GAY and lesbian couples from South Australia are heading to the U.S. to buy designer babies to order for up to $133,000 each – even specifying the gender they want.
IVF pioneer Dr Jeffrey Steinberg said an increasing number of gay Australians were visiting him at his Californian fertility centre to sidestep Australian law which prohibits surrogacy.
"We see about two or three gay couples from Australia each month and that's about a five-fold increase over the last two years," he told the Sunday Mail.
"We see a lot from Adelaide, which always surprises me because Adelaide is a smaller city."
Dr Steinberg said between 75 to 80 per cent of gay and lesbian couples who came to him for treatment decided to choose the sex of their baby – using controversial embryo screening.
"If they choose gender, about 65 to 70 per cent of male gay couples choose male," he said.
"About 85 to 90 per cent of female couples choose female."
Dr Steinberg's LA-based Fertility Institute has performed the high-tech "sex selection" procedure on about 100 gay and heterosexual couples from Australia since 2005, when the Australian Health Ethics Committee banned the use of IVF technology that allowed gender selection.
Advocates of the ban say there is an ethical dilemma in choosing a baby's sex and question the practice of discarding healthy embryos which are not the gender the parents want.

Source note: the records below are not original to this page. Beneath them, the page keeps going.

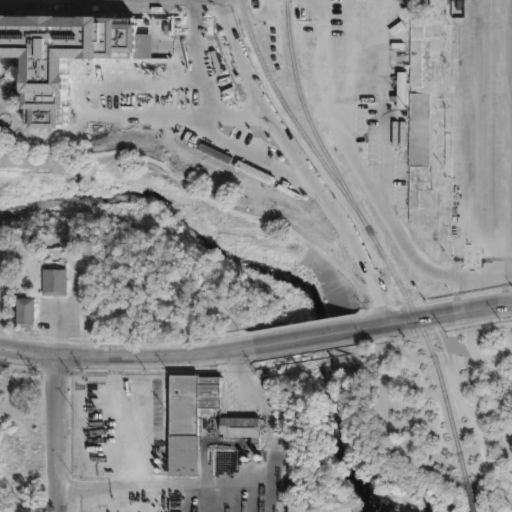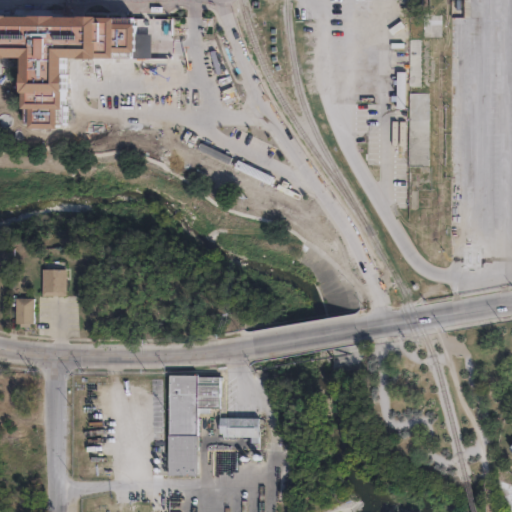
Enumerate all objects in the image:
road: (511, 0)
road: (491, 1)
building: (56, 34)
building: (70, 55)
building: (379, 63)
railway: (292, 116)
railway: (309, 117)
road: (259, 125)
road: (469, 136)
road: (504, 137)
parking lot: (481, 141)
road: (174, 153)
road: (366, 181)
road: (207, 198)
railway: (391, 270)
road: (366, 274)
building: (54, 281)
building: (50, 290)
building: (25, 310)
road: (437, 314)
building: (21, 320)
railway: (407, 320)
road: (305, 336)
road: (124, 356)
railway: (444, 397)
road: (464, 401)
building: (189, 417)
building: (189, 418)
building: (239, 426)
building: (242, 429)
road: (56, 433)
road: (427, 434)
building: (510, 448)
building: (511, 448)
road: (233, 485)
railway: (470, 495)
road: (489, 501)
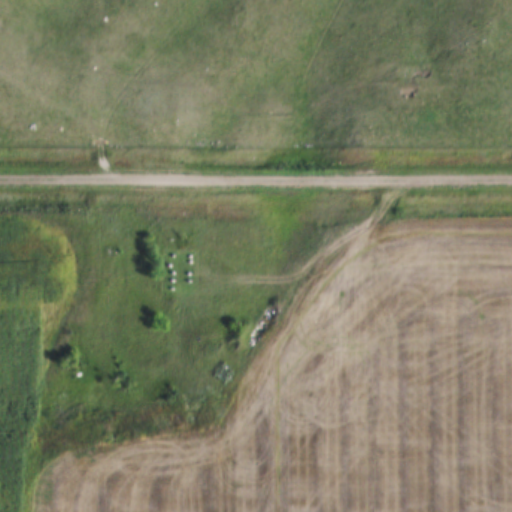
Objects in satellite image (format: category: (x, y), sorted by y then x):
road: (256, 175)
road: (285, 338)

Gay couples can take into account the physical characteristics and education of egg donors.
The fertilised embryos are then implanted in surrogates who have gone through strict psychological and physical screening.
Dr Steinberg said laws banning surrogacy in Australia were pushing gay couples overseas.

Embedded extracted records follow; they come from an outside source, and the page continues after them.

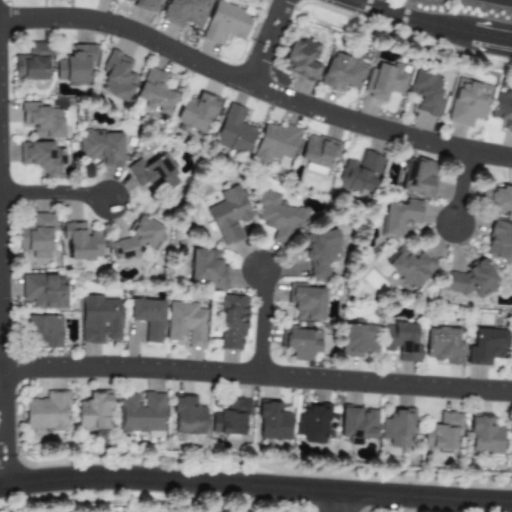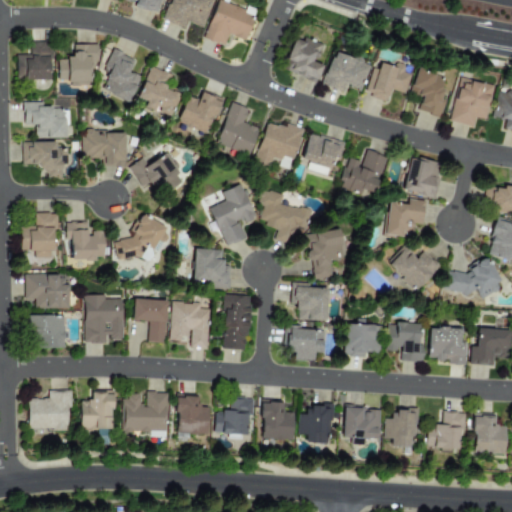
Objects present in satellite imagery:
building: (109, 0)
building: (109, 0)
building: (144, 5)
building: (145, 5)
building: (184, 12)
building: (185, 12)
road: (408, 18)
road: (273, 22)
building: (225, 23)
building: (225, 23)
road: (471, 33)
road: (492, 36)
building: (300, 59)
building: (301, 60)
building: (31, 63)
building: (32, 63)
building: (74, 63)
building: (75, 64)
road: (256, 65)
building: (342, 72)
building: (342, 73)
building: (116, 77)
building: (117, 78)
building: (384, 80)
building: (385, 81)
building: (154, 92)
building: (426, 92)
building: (426, 92)
building: (155, 93)
building: (467, 102)
building: (468, 102)
building: (502, 109)
building: (502, 110)
building: (196, 111)
building: (196, 112)
building: (41, 120)
building: (42, 120)
building: (233, 131)
building: (233, 131)
building: (274, 143)
building: (275, 144)
building: (101, 146)
building: (101, 147)
building: (318, 153)
building: (318, 153)
building: (41, 157)
building: (42, 158)
building: (359, 173)
building: (152, 174)
building: (153, 174)
building: (360, 174)
building: (418, 177)
building: (418, 177)
road: (460, 187)
road: (54, 193)
building: (497, 198)
building: (498, 198)
building: (228, 214)
building: (229, 215)
building: (278, 215)
building: (400, 218)
building: (401, 218)
building: (36, 235)
building: (37, 236)
building: (135, 240)
building: (500, 240)
building: (81, 241)
building: (136, 241)
building: (500, 241)
building: (81, 242)
road: (502, 251)
building: (320, 252)
building: (320, 252)
building: (205, 268)
building: (409, 268)
building: (409, 268)
building: (206, 269)
building: (471, 280)
building: (472, 280)
building: (44, 290)
building: (44, 291)
building: (305, 302)
building: (305, 302)
building: (147, 317)
building: (148, 318)
building: (98, 320)
building: (98, 320)
road: (261, 321)
building: (232, 322)
building: (232, 323)
building: (185, 324)
building: (186, 324)
building: (43, 331)
building: (43, 332)
building: (357, 340)
building: (358, 341)
building: (401, 341)
building: (300, 342)
building: (401, 342)
building: (301, 343)
building: (443, 346)
building: (443, 346)
building: (485, 346)
building: (511, 346)
building: (486, 347)
building: (511, 348)
road: (1, 405)
building: (45, 411)
building: (46, 411)
building: (93, 411)
building: (93, 412)
building: (141, 412)
building: (141, 412)
building: (187, 415)
building: (187, 416)
building: (230, 417)
building: (231, 417)
building: (272, 421)
building: (272, 421)
building: (311, 424)
building: (312, 424)
building: (356, 424)
building: (357, 425)
building: (396, 428)
building: (396, 429)
building: (441, 432)
building: (442, 432)
building: (484, 436)
building: (484, 436)
building: (510, 441)
building: (510, 442)
road: (255, 486)
road: (336, 502)
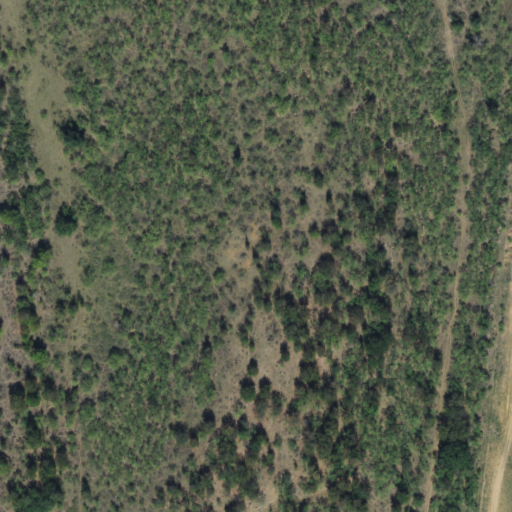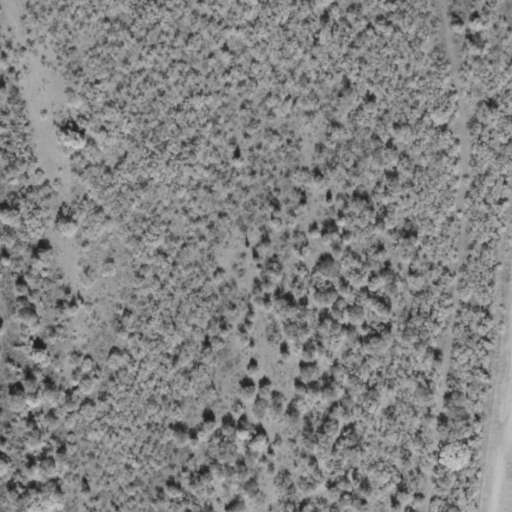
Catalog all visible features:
road: (468, 253)
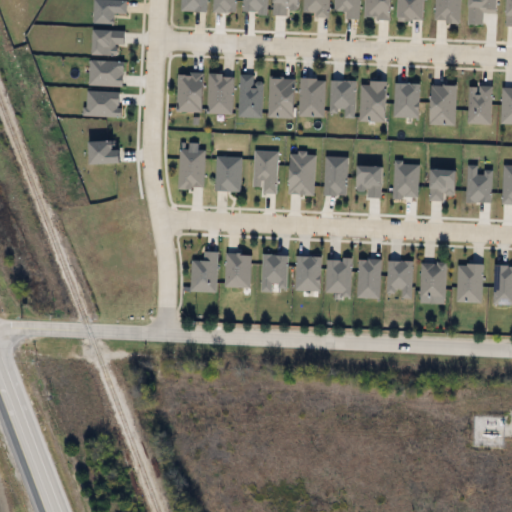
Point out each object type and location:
building: (194, 5)
building: (194, 5)
building: (347, 8)
building: (348, 8)
building: (107, 11)
building: (108, 11)
road: (334, 43)
road: (150, 165)
building: (228, 174)
building: (228, 174)
road: (335, 221)
building: (205, 273)
building: (205, 274)
building: (433, 280)
building: (433, 280)
railway: (80, 306)
road: (255, 332)
road: (24, 444)
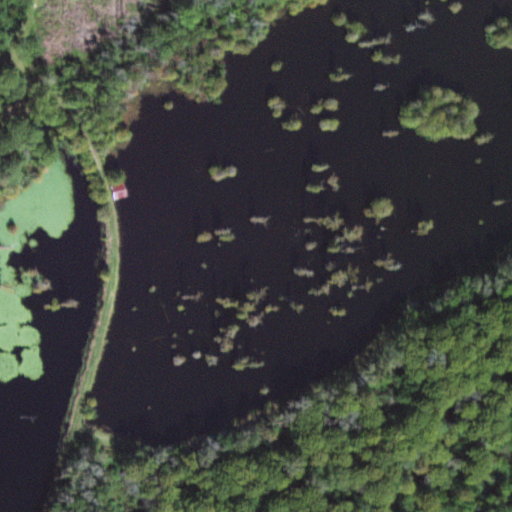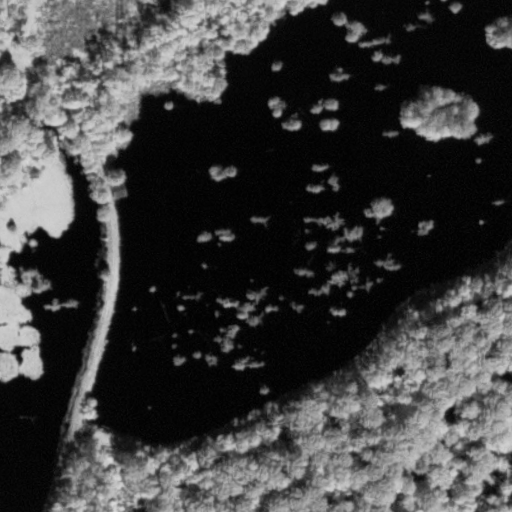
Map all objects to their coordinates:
building: (121, 191)
road: (140, 254)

"If you're a gay couple and you want a baby, you need an egg donor and you need a surrogate and in Australia it's getting harder and harder to get egg donors and surrogacy is just not allowed," he said.
"So they have no options . . . and basically if you're going to do surrogacy, the US is the place to do it – especially California.
"California is so friendly (to couples using surrogates) that there's no evidence of the egg donor or the surrogate (in state records)," he said.
"Even on the birth certificate application, it doesn't say `mother' and `father' for the names (of the parents) – it says `parent' and `parent'.
"So the guys can get both of their names on the birth certificate." Dr Steinberg said he was often targeted by people who opposed gay couples becoming parents.
"We sometimes get nasty emails, mostly from religious groups," he said.
"But we also get a huge amount of support. It's starting to become more accepted I think."
Dr Steinberg said about 15 Australian heterosexual couples a month had a child using a surrogate through his centre.